Hello

Hi There.  Long Story short, I’m a 56- year-old male diagnosed with depression, anxiety, ocd, and ptsd.  My childhood was marked with the repeated trauma of an alcoholic family.  I’ve always felt most comfortable alone or in nature with non-people things, and l’ve always felt that I don’t fit in.  I recently started working with a new therapist who mentioned that, given that no one was really tested for autism in school when I was young, and given my symptoms, that I may be dealing with undiagnosed autism.  I had NEVER considered this for some reason.  So, me being me, I ran home as fast as I could to watch every YouTube video on the topic that I could.  Then I did a few online tests, like the AQ and CAT-Q tests, both of which I scored high on.  Anyway, now I have a lot to think about.  Get tested for a diagnosis or not?  It’s been a lot to take in, especially for someone whose mind never stops.  So here I am.  Thanks for allowing me to share.  

  • Welcome to the community. You have had a lot to digest and the information about autism is a lot to take in. I understand some of what you are going through as I struggle with depression, anxiety, possibly ADHD and I was recently assessed as autistic. When the possibility of being autistic was first suggested to me, I researched loads of stuff online, including the information from the NAS’s diagnosis hub that Bunny has posted below. I carried a great deal of shame about past failures and felt I was an innately bad and inadequate person so the possibility that autism was potentially responsible for the way I am was nearly too much to hope for. I decided to go for an autism assessment as I knew I would always have doubts if I didn’t. The question of what I would do if the assessment was negative kept coming back to me, knowing that if so, I would probably go into a deeper depression. For me, the formal diagnosis was hugely important and I am glad I went.  Everyone is different and all you can do is weigh up the information. If you decide to go for assessment, are in the UK and not going to go through the NHS, just make sure the private provider adheres to NICE guidelines, in case need to have the diagnosis recorded on your medical file. 

  • Thanks Bunny, but I'm ok with it.
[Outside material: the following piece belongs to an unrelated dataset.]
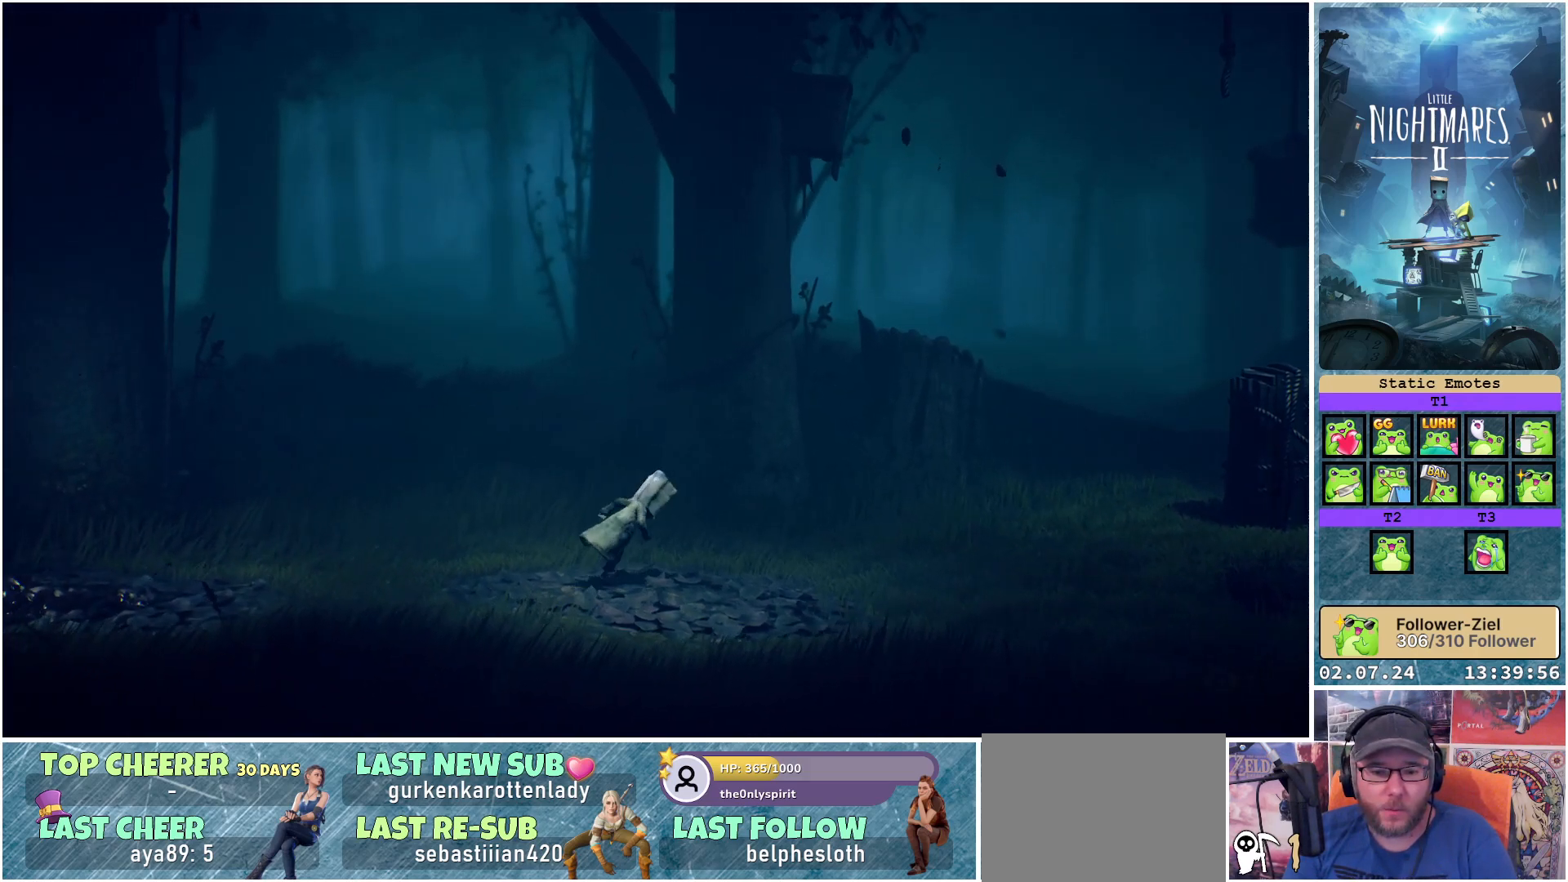
{"buttons": ["X"], "left_stick": "right", "right_stick": "center", "events": [[100, "left_stick", "down-right"], [450, "left_stick", "right"]]}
I was actually also scared of the assessment, as I hate talking about how I feel and my childhood with strangers, and I was also scared they would say I wasn't autistic, which would leave me with no explanation for feeling different. This forum has been, and still is, helpful to me and I try to support others if I can.

    I try to change what I can and accept what I can't.

  • my doctor said I wouldn't get any support, so it would just be a label

    It always really upsets me - on your behalf - whenever you talk (write) about this. It feels really disappointing to me that your doctor had that attitude.

    Perhaps it was more justified at that time, but I'd like to think that progress has been made since then, as reflected in the current NICE guidelines for post-diagnosis care. I also feel that the formal assessment process also gave me a much fuller understanding of my autism-related difficulties - and related support needs - than I would have been able to achieve without having gone through it. But, of course, each to their own. It's a very personal decision - about as personal as it can get.

    mending heart

  •  Anyway, now I have a lot to think about.  Get tested for a diagnosis or not?  It’s been a lot to take in, especially for someone whose mind never stops.

    Hi and welcome to the community!

    The NAS's (recently updated) diagnosis hub has a lot of articles that you might find helpful as you consider this new possibility and whether to seek an assessment. They include, for example:

    NAS - Signs that a child or adult may be autistic

    NAS - Deciding whether to seek an autism assessment

    NAS - How to request an autism assessment

    The hub also offers advice about the forms of support that are available following an autism diagnosis.

  • Hello and welcome to the forum.

    I'm female, 64, and self discovered my autism when I was in my fifties. I decided not to get a professional diagnosis - my doctor said I wouldn't get any support, so it would just be a label - but many do, and find it reassuring. It's a very personal decision.